Transient Bradycardia Induced by Carotid Sinus Pressure Increases Outflow Obstruction in Hypertrophic Obstructive Cardiomyopathy but Not in Valvular Aortic Stenosis: OutcomeWhatever combination of mechanisms is invoked to explain the increase in outflow obstruction in patients with HOCM has to explain why the increase does not occur in those with AS. The first two mechanisms evidently occur in both. What is it, then, that is unique to HOCM? We propose that the reduced afterload is indeed a major, if not the primary, cause for the increased obstruction, based 011 the theory that SAM of the mitral valve, due either to drag forces or to lift forces, contributes in a major way to the dynamic obstruction of HOCM. Transient and sudden cardiac slowing allows for more complete aortic decompression and abruptly reduces the afterload after the long pause; this facilitates LV emptying at the next systole and enhances initial blood flow velocity past the mitral leaflet (and lifts it more) or into it (and drags it more) into the outflow tract Source buy birth control online. This would probably play a much smaller role in the fixed obstruction of significant valvular aortic stenosis. Furthermore, a positive inotropic effect (the Woodworth effect) and whatever peripheral vasodilation may be induced by CSP would accentuate afterload reduction in HOCM but would exert little or no effect in AS. Starling’s law may also contribute to this fundamental mechanism. On the other hand, a vagally induced reduction in force of contraction could serve to modulate or even abolish the expected increase in obstruction, as may have been the case in two of our patients.

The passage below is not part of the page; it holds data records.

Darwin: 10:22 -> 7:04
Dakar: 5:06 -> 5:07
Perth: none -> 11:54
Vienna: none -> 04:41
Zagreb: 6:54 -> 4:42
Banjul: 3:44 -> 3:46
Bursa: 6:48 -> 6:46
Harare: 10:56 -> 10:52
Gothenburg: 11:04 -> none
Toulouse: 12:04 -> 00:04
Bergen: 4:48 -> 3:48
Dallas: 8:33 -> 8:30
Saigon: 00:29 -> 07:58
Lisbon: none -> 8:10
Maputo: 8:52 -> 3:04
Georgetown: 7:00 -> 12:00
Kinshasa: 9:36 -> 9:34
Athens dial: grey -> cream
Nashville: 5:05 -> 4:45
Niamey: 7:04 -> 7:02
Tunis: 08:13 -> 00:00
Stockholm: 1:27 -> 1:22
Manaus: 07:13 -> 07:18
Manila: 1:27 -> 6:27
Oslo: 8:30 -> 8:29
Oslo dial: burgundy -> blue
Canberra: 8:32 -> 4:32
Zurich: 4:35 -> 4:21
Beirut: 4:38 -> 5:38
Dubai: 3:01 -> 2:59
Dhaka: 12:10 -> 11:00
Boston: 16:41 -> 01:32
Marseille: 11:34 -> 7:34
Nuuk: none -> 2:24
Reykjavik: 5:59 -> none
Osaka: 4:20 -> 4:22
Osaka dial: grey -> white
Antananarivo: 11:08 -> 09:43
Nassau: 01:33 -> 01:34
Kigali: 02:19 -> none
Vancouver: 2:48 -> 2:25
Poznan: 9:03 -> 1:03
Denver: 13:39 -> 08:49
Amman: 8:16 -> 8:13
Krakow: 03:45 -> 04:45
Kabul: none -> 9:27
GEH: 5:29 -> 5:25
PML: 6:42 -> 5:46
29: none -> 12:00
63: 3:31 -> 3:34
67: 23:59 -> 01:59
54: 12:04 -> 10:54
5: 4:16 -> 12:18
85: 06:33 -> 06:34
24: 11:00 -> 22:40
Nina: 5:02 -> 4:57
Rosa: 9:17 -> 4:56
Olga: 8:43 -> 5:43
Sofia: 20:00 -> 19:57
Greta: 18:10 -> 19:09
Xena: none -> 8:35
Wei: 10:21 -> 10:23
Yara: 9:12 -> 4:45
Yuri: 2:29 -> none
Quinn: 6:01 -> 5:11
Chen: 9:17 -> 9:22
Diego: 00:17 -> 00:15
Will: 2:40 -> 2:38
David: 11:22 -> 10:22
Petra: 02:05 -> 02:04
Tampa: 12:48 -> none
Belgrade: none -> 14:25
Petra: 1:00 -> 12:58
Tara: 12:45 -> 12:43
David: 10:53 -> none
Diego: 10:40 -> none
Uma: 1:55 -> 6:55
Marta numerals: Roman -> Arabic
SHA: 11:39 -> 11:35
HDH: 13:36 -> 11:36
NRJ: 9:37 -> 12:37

Finally, although mitral insufficiency undoubtedly contributes to the murmur of HOCM, it is unclear to what extent it contributes to the increase in the intensity of the murmur with CSP, since we were unable to document any substantial worsening of mitral regurgitation. It would appear that it is not necessary to invoke mitral insufficiency because the increase in outflow tract obstruction is sufficient to account for the increase in murmur intensity.
Study Limitations
Technical considerations in this clinical study did not allow us to define the relative impact of each of the above components on the LV obstruction seen after the long pause. Maximum change in pressure per unit of time was not measured because it is not totally independent of preload and because catheterization was performed with fluid-filled catheters and not with catheter-tip pressure transducers. Echocar-diographic indices of myocardial contractility, such as mean velocity of circumferential fiber shortening, also were not calculated because simple measurements of LV end-diastolic and end-systolic dimensions and the slope of posterior wall contraction were clearly not altered by CSP. Thus, this study does not prove unequivocally that contractility was actually enhanced. However, enough experimental evidence exists to accept this as a possible factor.